My stepfather imparted so much of himself in me, even when I didn’t recognize it at the time. I inherited my sense of humor from his approach to life, as well my love of mechanical wonders, of cars and planes and space and the infinite. He was so curious, and though he was not an engineer, he was perpetually fascinated with the workings of things, of how the interconnecting gears and whirring parts created a complex piece of functional art. He was a painter, and amateur mechanic, and good with his hands. He watched every space show he could find, and filled many an afternoon with marathons of How It’s Made, marveling at everything from pencils to airplane engines to particle accelerators. Can one escape a strict Roman Catholic upbringing without being imparted some fear and awe of the infinite? I suspect not, and even in his later years, after my mother’s illness got worse, after we had a long conversation about the division of care that would need to take place, he sometimes spoke of hoping there would be something afterwards, even as I feel he never truly believed in an afterlife. Even after my mother passed, even as he himself became wracked with physical illness, partially the result of a long career in grueling manufacturing labor, he would look to the stars…the heavens? He once told me he wanted to be an astronaut, but quipped that NASA probably wanted “someone less fat, someone less likely to accidentally become their own planet.” I believed him, on both counts. I wish I could talk to him again. I think about all this every time I look up to the stars. My lifelong sci-fi obsession means I too wish I could walk among them, even as I know that I never will. I know my stepfather, my real father, felt the same.
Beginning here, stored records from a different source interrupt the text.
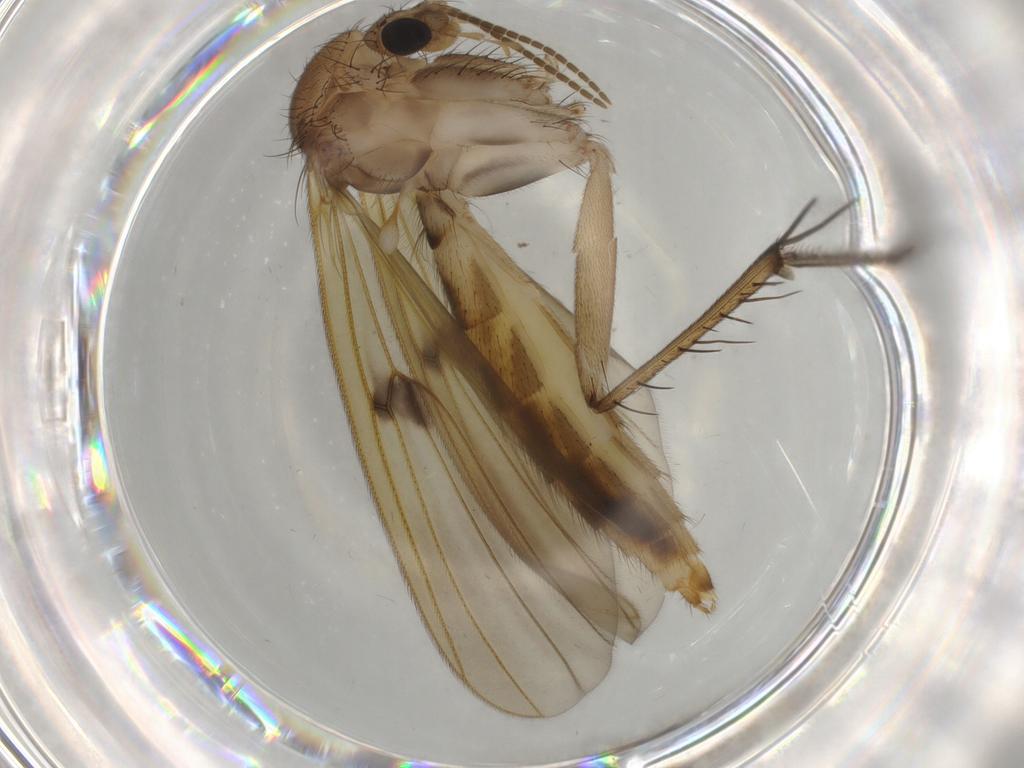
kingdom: Animalia
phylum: Arthropoda
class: Insecta
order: Diptera
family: Mycetophilidae
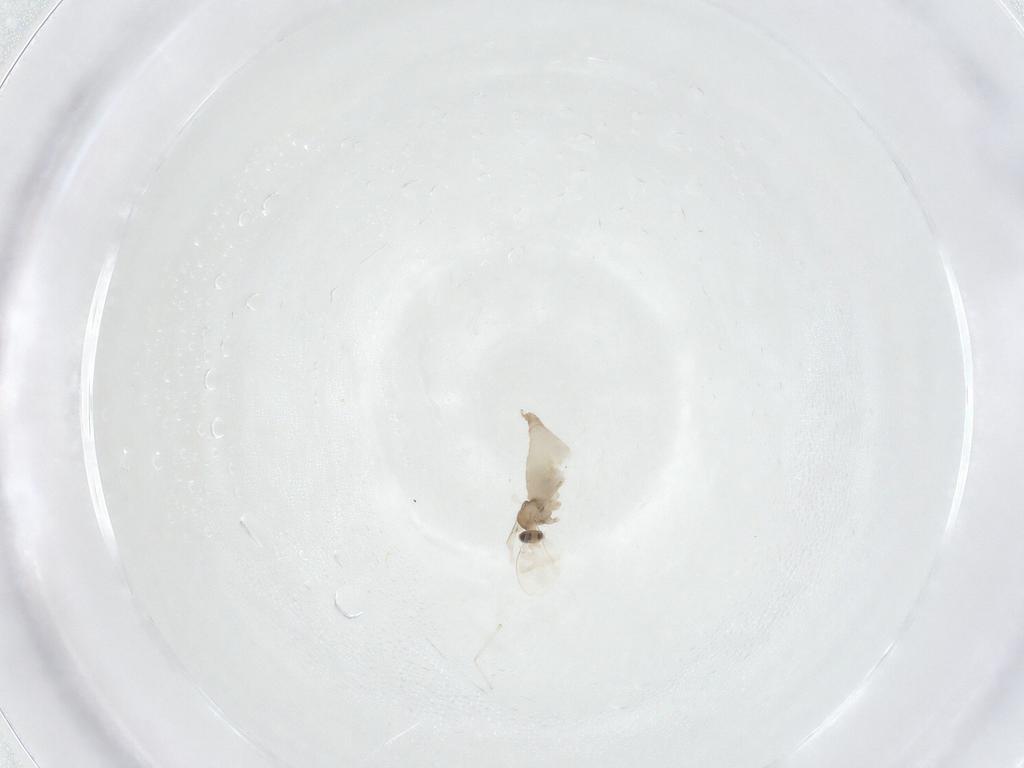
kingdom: Animalia
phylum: Arthropoda
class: Insecta
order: Diptera
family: Cecidomyiidae
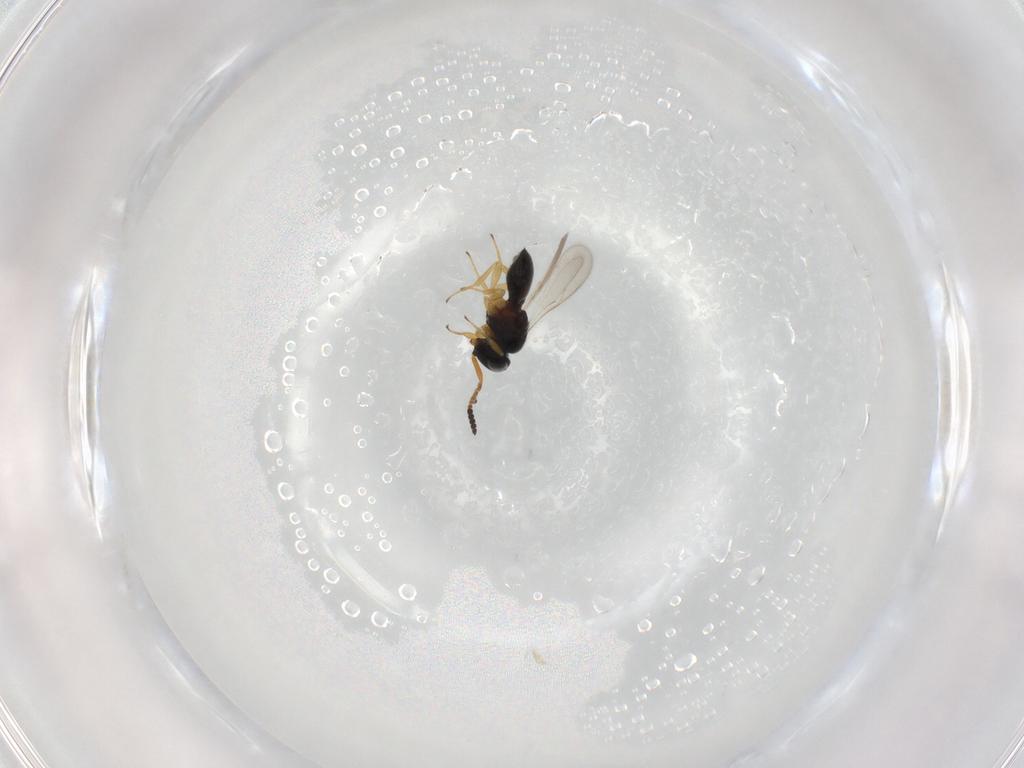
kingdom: Animalia
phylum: Arthropoda
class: Insecta
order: Hymenoptera
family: Scelionidae
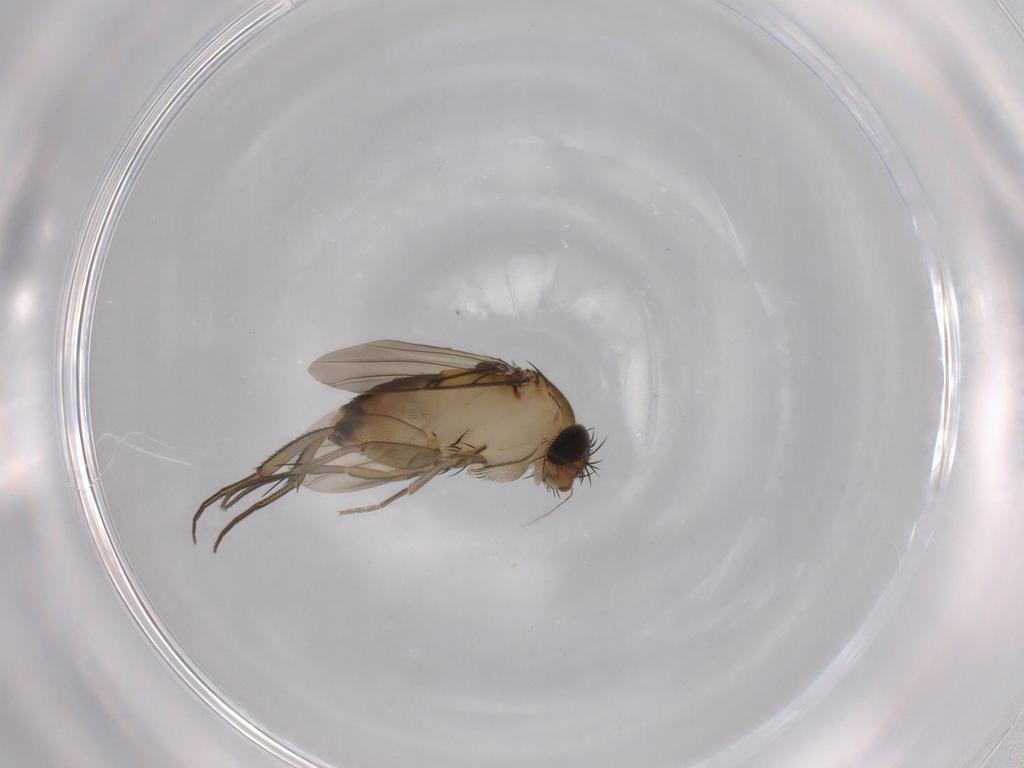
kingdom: Animalia
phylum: Arthropoda
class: Insecta
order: Diptera
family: Phoridae
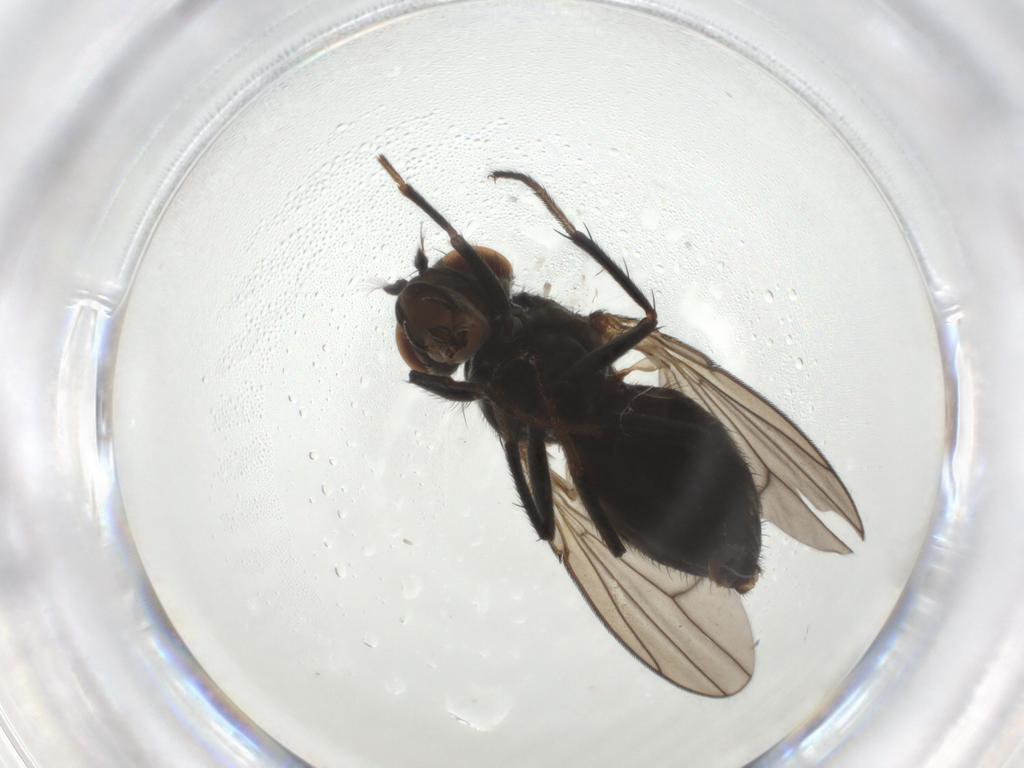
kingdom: Animalia
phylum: Arthropoda
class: Insecta
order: Diptera
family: Ephydridae
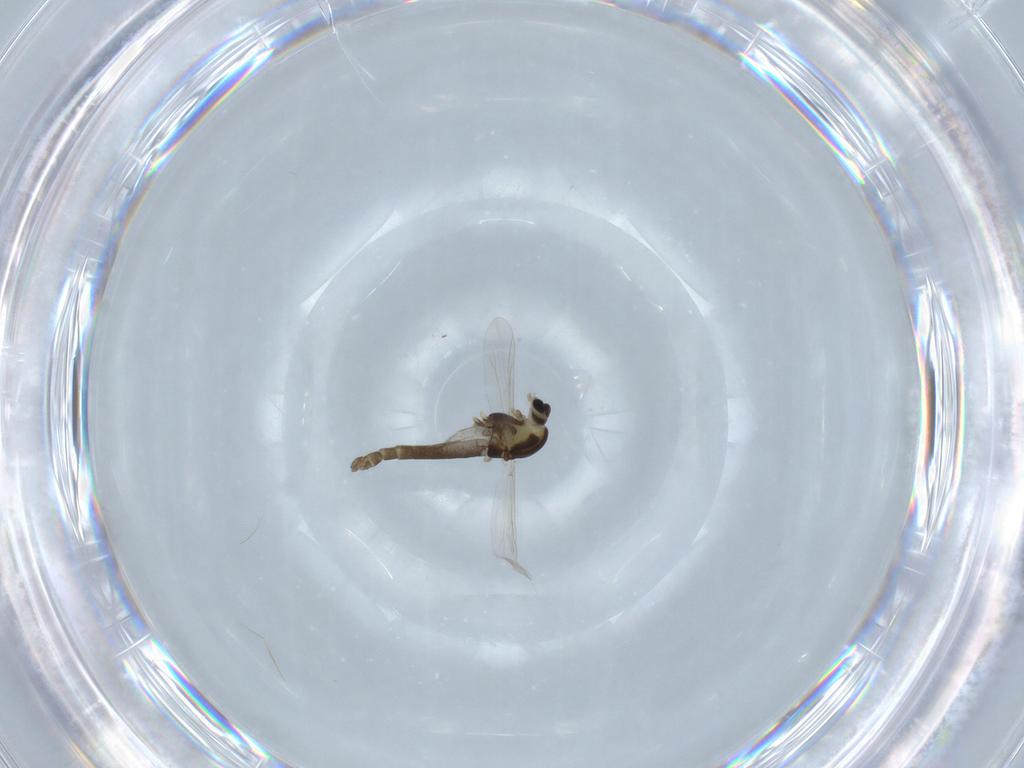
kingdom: Animalia
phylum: Arthropoda
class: Insecta
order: Diptera
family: Chironomidae
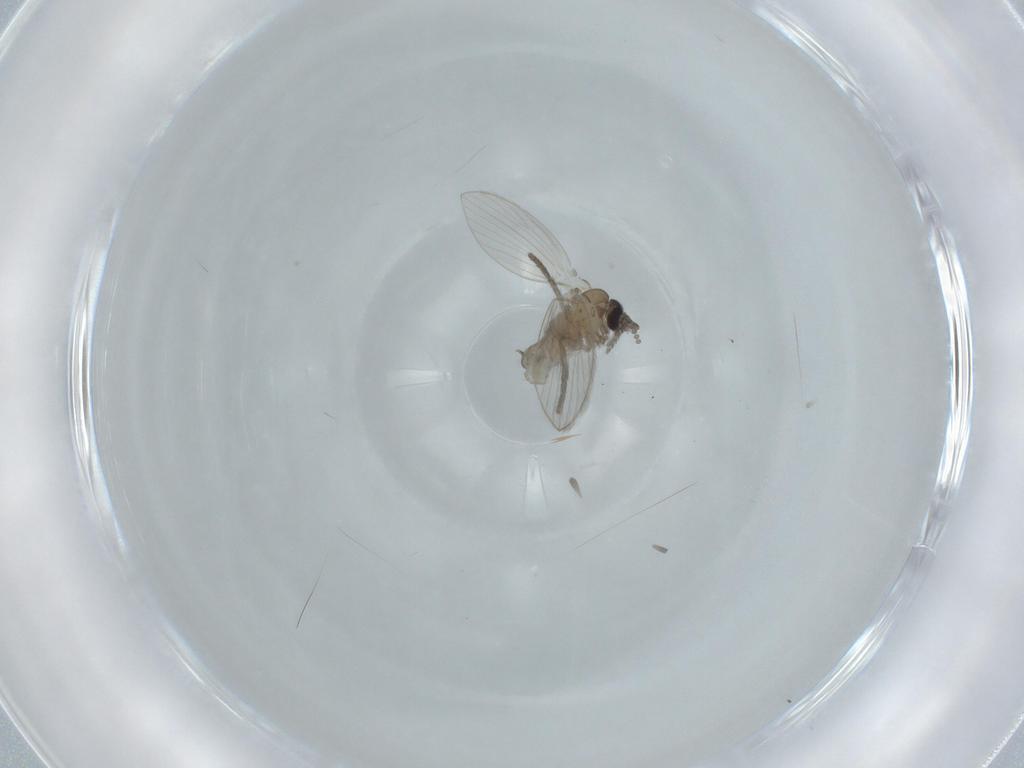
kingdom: Animalia
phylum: Arthropoda
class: Insecta
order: Diptera
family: Psychodidae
And here we are. We’re on a massive spheroid, orbiting a nuclear engine of creation, surrounded by the dark. We’re together, says Ad Astra. We need to be the best people we can be, and not lose sight of each other, even when things seem hopeless or despairing. To be beholden to our professional obligations to the exclusion of all else is to become separated from the thread of existence. To become unmoored is a death sentence in space, and spiritually deadening here on our pale blue dot. Cling fast to those you love. We’re all we’ve got.